On the Importance of Telling and Hearing Our Very Own Stories

The guiding questions for our oral history unit

Soon — very soon — my students will be authors of a book. A real, published, four-cornered, many-paged book with a cover, a table of contents, and yes, even a signing party. The brilliant people at Chapter 510 and the Department of Make Believe, a chapter of the national 826 Valencia writing mentorship program, have worked with some of my students on revising, digging deeper into, and polishing the oral histories they wrote this fall. This autumn, all of our 10th graders focused on how we can learn about the world from our families, and how our families can teach us about the world. They chose a family member to interview about their experience migrating to Oakland, or living in Oakland, or living wherever they lived before Oakland.

Students read one of these books before we started collecting their family’s oral histories. What an astouding literary time to be a teacher.

The results are beautiful, which is why, when the brilliant people at Chapter 510 asked my partner teacher and me to write an introduction and preface to the collection, I balked, I hemmed, I hawed, and I did some of the most skillful procrastination of my adult life.

 

I am publishing this introduction here, because I think I said something here that I actually mean: that our stories are important, and at this moment in time — this terrifying moment in our history — our stories just might sustain us while we plot, plan, and act on changing this terror into something more humane.


Whenever we are on a long car ride, my two sons will often ask me, “Mom, tell me a story!”  When I ask about what, they will always say, “From your childhood!” Usually, I am flummoxed. I freeze. In my mind, my childhood was mundane and dull, unworthy of sharing, filled with a near-constant runny nose, tummy aches and an overwhelming shyness and a general family security that kept me from collecting the stories that I think the boys want to hear. There was nothing noteworthy about my childhood, I tell them. Nothing exciting! Let’s read a book aloud! But the boys, they insist.

So I search the dustiness of my brain and try to find some stories more interesting than paint drying: the time I told the babysitter that a frozen rag was beef jerky. The time my hippy aunt took me to my grandparents’ basement and taught me, complete with drawings and charts on the blackboard we would play school on, about how eating meat was completely unethical. How my mom, a high school theatre teacher, would pick us up from school and take my sister and me to play rehearsals, where we would sit in the front row, learn all the lines, and then go play in the prop room with the swords and old-timey phones. The panic and lasting shame I felt when I blanked during a 7th grade poetry contest. The time my sister purposely gave me chicken pox because I was being a big jerk. Boring stuff, I tell the boys. “Tell another one!” they insist. Again, I am flummoxed, certain I’ve bored them enough. Can we maybe turn on the radio, or play “I Spy?” I plead.  The boys, they are transfixed. They insist. Telling my children the stories of my life is not easy; it pries me open in ways that makes me uncomfortable, and I think, to my dismay, that this discomfort is somehow important. Being human is hard, I think, and the boys are looking for different paths and bridges and stumbles that I took to navigate this journey. So I dig further.

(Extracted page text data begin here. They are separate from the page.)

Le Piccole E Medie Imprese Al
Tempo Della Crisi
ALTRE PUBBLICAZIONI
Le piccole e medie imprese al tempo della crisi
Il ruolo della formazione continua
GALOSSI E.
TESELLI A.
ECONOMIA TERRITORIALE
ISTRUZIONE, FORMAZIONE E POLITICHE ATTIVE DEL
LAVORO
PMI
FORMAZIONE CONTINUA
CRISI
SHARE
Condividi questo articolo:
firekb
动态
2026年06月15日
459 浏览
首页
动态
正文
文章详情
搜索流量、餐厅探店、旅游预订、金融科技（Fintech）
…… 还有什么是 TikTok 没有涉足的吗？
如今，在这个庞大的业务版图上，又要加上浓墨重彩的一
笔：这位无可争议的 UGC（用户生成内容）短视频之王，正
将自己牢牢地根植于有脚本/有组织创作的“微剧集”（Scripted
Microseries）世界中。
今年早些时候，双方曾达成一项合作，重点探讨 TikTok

When we introduced the oral history project to our students, some were excited, but most were skeptical. “I know everything about my mom’s history,” some said. More said, “I don’t know anything about my family’s history. I’m not sure there’s anything there.” In the process of researching and writing our oral histories, both the I-Know-Everything’s and the There’s-Nothing-There’s were happily, and sometimes shockingly, proven wrong. They learned about how history affects real people. They learned about wars in Central America, Southeast Asia and the Middle East that led people to flee homelands, poverty of the kind our students happily have not experienced, migration that took both emotional and physical tolls. They also learned about their elders’ emotional landscapes, about how a life requires that you contain both great joy and tremendous sorrow, and despite the worlds you hold within you, the dishes have to be done, the kids need to get to school, and work, it must be done.

As parents, we often think our stories are not exceptional, or not important, and very often, simply not worth telling. This is untrue. We need to tell our stories, and we need our children to hear our stories. These stories belong in car rides, at the dinner table, on walks to the laundromat, and most definitely, they belong in school.  At this present, terrible, historical moment, our students’ stories are far more often vilified than lionized, and this may give rise to silence, and not the amplification of the stories of migrants, of refugees, of the disenfranchised. Read these stories, though, and try to find a villain; you won’t find a one. You will find a dozen heroes and sheroes, whose stories belong front and center in our history classes, in our policy-making, and in our children’s and student’s consciousness, as they do the real work of creating and understanding what it is to be human.